Tax gambling to fix the state budget
GUESTWORK | John Kindt
Gambling companies arguably owe the Illinois Treasury between $10 billion and $47 billion dollars. The Illinois legislative leadership needs to exercise its integrity and collect these billions of dollars.
While an Illinois state senator during the 1990s and thereafter as a U.S. Senator, Peter Fitzgerald, R-Ill., repeatedly joined with a legislative minority to complain about the billions of dollars which the gambling companies should have paid to Illinois. The late U.S. Senator Paul Simon, a Democrat, and the late U.S. Rep. Henry Hyde, a Republican, were so concerned about Illinois gambling that they sponsored the bipartisan U.S. National Gambling Impact Study Commission, which exposed serious budgetary problems when states partnered with gambling interests. For example, the original 10 Illinois casino licenses which were worth a fair market value of $5 billion in 1990 ($9.5 billion in 2012 dollars) were legally granted to political insiders for $25,000 per license.
The current gambling expansion proposals for Illinois include giving away more billions of dollars by charging only $100,000 per license (plus minimal fees per slot machine). For this monetary reason alone, Gov. Patrick Quinn was justified in vetoing the last gambling expansion bill. He was concerned that Illinois gambling legislation not contain “loopholes for mobsters.”

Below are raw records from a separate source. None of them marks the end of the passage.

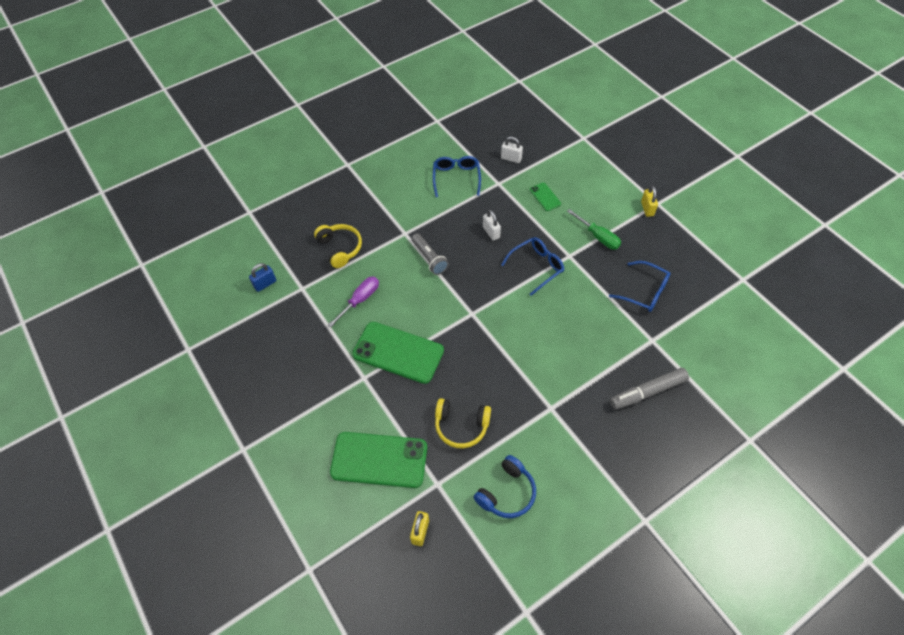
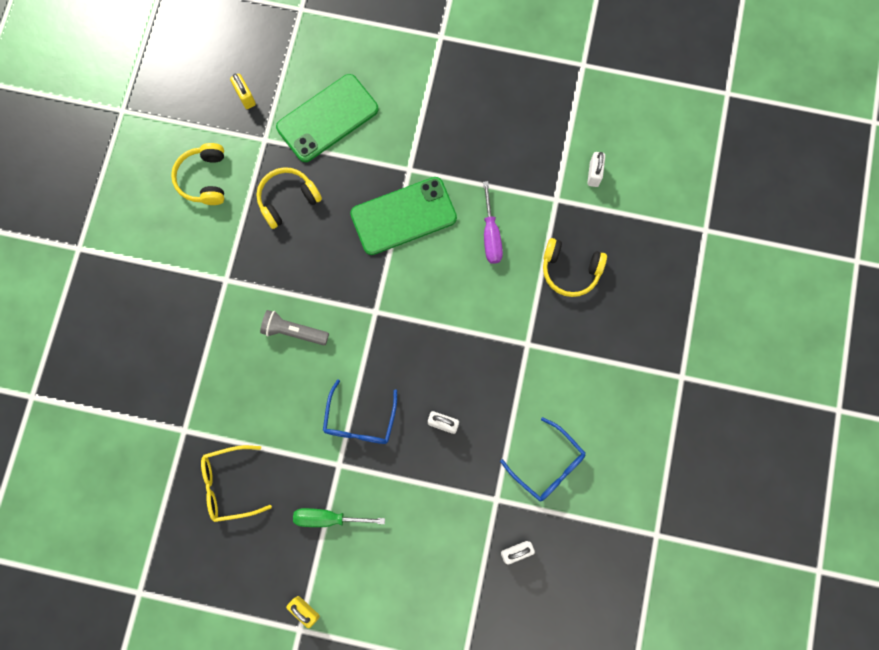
camera: 135 degrees right, 20 degrees up
(265, 284) = (594, 174): blue padlock -> white padlock
(429, 258) = (473, 336): grey flashlight -> grey flashlight (293, 331)
(507, 493) = (204, 179): blue headphones -> yellow headphones
(545, 197) = (429, 526): green phone -> none
(644, 291) = (230, 484): blue glasses -> yellow glasses
(647, 392) = (151, 369): grey marker -> none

Touted by Springfield supporters as a pension fix, Constitutional Amendment 49 was rejected by the Illinois voters during the Nov. 6 election. Labeled a “pension head-fake” by the Chicago Tribune, the defeat of Amendment 49 should have served as a wake-up call to its Springfield legislative sponsors.
Unable to transfer responsibility via Amendment 49 for its own budgetary irregularities, Springfield’s legislative leadership appears poised to propose new Draconian legislation – emulating the 67 percent state income tax increase which was fast-tracked through the 2011 lameduck legislature.
During the lead-up to the state income tax increase, the taxes on Illinois gambling interests were being reduced. Current proposals in the gambling expansion bill further reduce the taxes on existing gambling interests via a maze of legalese.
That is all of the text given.